EXERCISE DIRECTIONS: Would it be possible to write out each entry below exactly, without the pictures?

*** AVAILABLE RECORDS ***

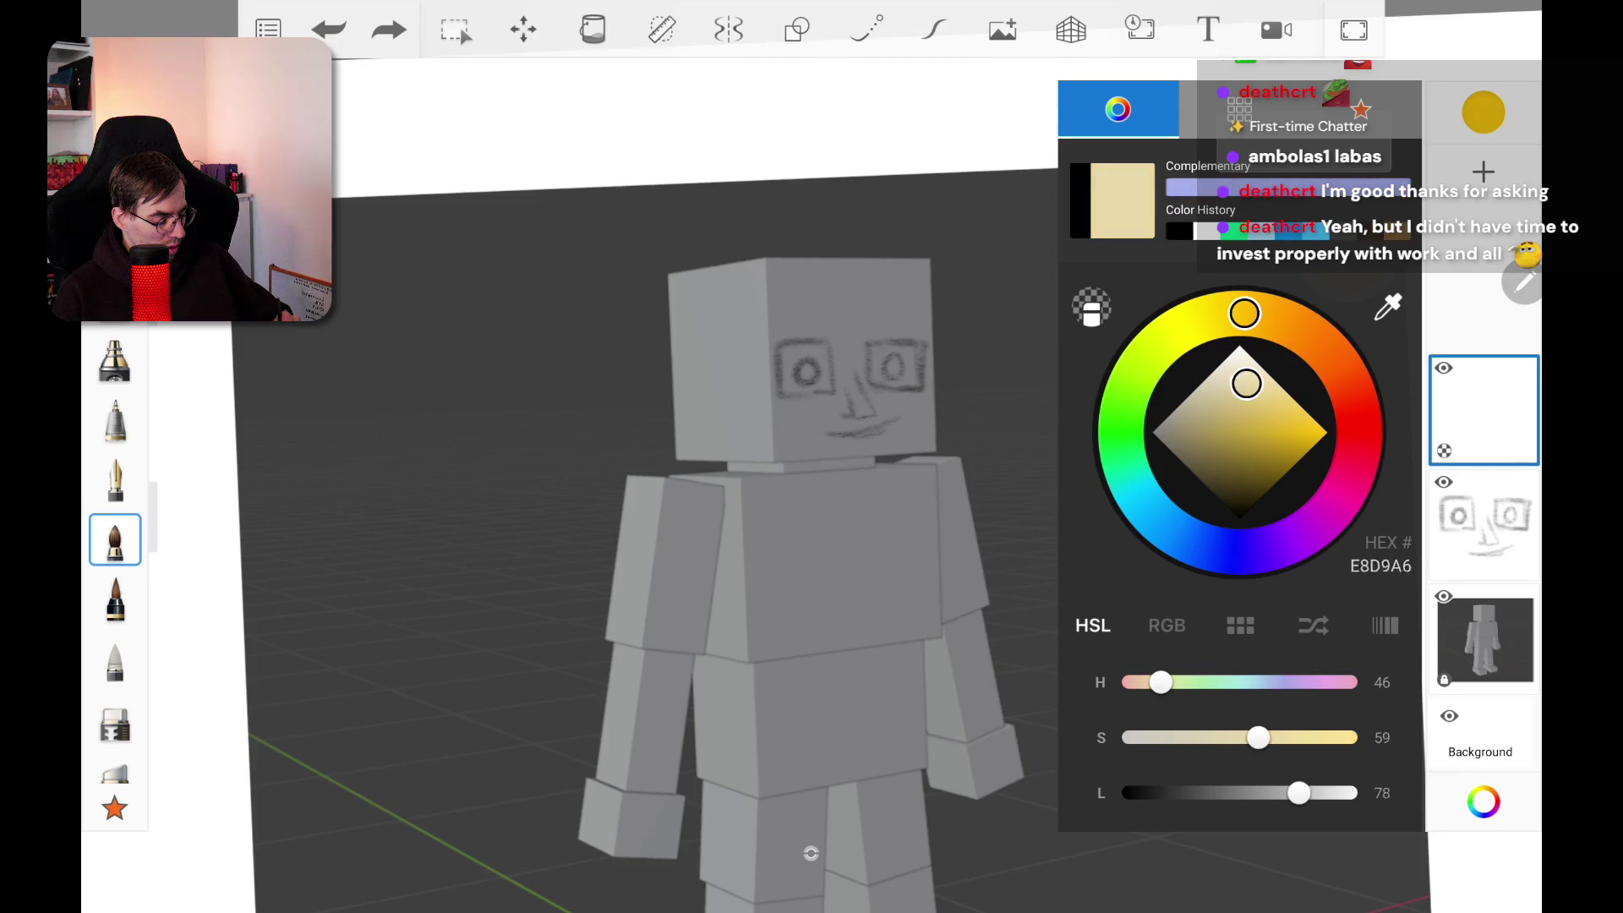
Step: Adjust the colour to a tan skin tone and move the new layer below the face sketch
mouse_move(1244, 314)
mouse_down()
mouse_move(1311, 333)
mouse_move(1297, 328)
mouse_up()
mouse_move(1248, 377)
mouse_down()
mouse_move(1220, 406)
mouse_move(1198, 395)
mouse_move(1226, 408)
mouse_up()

*** End of AVAILABLE RECORDS ***

RESPONSE:
Step: Adjust the colour to a tan skin tone and move the new layer below the face sketch
mouse_move(1244, 314)
mouse_down()
mouse_move(1311, 333)
mouse_move(1297, 328)
mouse_up()
mouse_move(1248, 377)
mouse_down()
mouse_move(1220, 406)
mouse_move(1198, 395)
mouse_move(1226, 408)
mouse_up()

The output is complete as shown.